The War on Poverty Makes Poverty Worse

by State Brief


The city of San Antonio’s Status on Poverty Report was released recently, and the response was predictable. “I just want . . . some sort of an action plan.” Council should “better direct” taxpayer dollars “toward helping all San Antonians thrive.”

If officials had a decent grasp of history, they’d know the likely outcomes from such efforts: more of the same.

Poverty is the natural, initial state. Society wasn’t just born into affluence; it had to be created. As new Argentine president Javier Milei reminded attendees at the World Economic Forum in Davos, Switzerland, last month, humans trudged along for hundreds of years at little more than subsistence level.

Then, at the elbow of the classic hockey stick graph he cited, economic growth started skyrocketing. A few things coincided with that.

The Industrial Revolution and the publication of Adam Smith’s Wealth of Nations were two. If the only achievement of that book was promoting the virtues of specialization, it would have been enough.

Another thing happened the same year that Mr. Smith’s book was published: the United States was born. When a society prioritizes simplicity in government, citizens are freer. When they’re freer, they produce and trade more. That is what immigrants found when they came here.

Fast forward a couple centuries.

Poverty was in a free fall after the dust had settled from World War II. We had learned the lesson from protectionist measures like the Smoot-Hawley Tariff Act of 1930. The General Agreement on Tariffs and Trade was formed, and trade barriers started falling.

Bretton-Woods fixed numerous currencies to the dollar, which itself was pegged to gold. This stable measure of value enabled more certainty in investment, which is the driver of prosperity.
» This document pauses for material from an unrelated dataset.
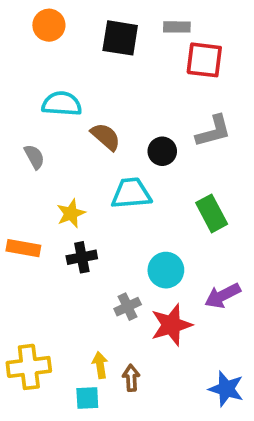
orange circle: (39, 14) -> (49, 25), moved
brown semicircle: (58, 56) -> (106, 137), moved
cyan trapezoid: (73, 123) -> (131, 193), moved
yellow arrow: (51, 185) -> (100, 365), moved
President Dwight D. Eisenhower determined to keep the federal budget balanced, which emboldened John F. Kennedy to cut marginal tax rates. Then Lyndon B. Johnson declared war on poverty, and the free fall stopped.

Financial hardship can be a complicated circumstance for an individual: job loss, divorce, death of the primary earner, substance abuse, mental health issues, etc. Emerging from it can be a challenge. There is one easy way for the community to help: stop government from making it worse.

Just like the real world, government is no doubt populated by people with good intentions. But the programs set up by elected representatives, by and large, do not help. When you subsidize something, you get more of it.

To compound matters, some people profit off poverty.

According to civil rights activist Robert Woodson, $0.70 of every taxpayer dollar spent in an effort to alleviate poverty goes to those who administer it. That includes the folks we see on TV whipping up a fury and tugging at heart strings.

Since you don’t ascend to such a position without some smarts, these grievance hustlers must have an inkling of the damage done on the front end that makes this apparatus possible: taking from citizens with the tax bill.

The levies imposed on income, savings, investment, and our homes are particularly counterproductive.

When you tax savings, you get less investment and subsequently less job creation. Taxing labor gets you less savings. And as if the costs of owning a home are not high enough, property taxes put homeowners one step closer to downgrading to a less safe area, further away from family, or worse.

Putting jobs and shelter further out of reach inevitably pushes people closer to destitution.

However, when politicians try to “move the needle,” it reliably fails. Look no further than Alamo’s Ready to Work program. With roughly $163 million in tax revenues, and $61 million spent, more than five hundred people have been “placed in a quality job.”

That’s more expensive per graduate than college these days, and that’s saying something!

No government employee or bureaucracy can pretend to know about an individual/family’s plight. The solution to poverty on their end is very simple: stop making things worse.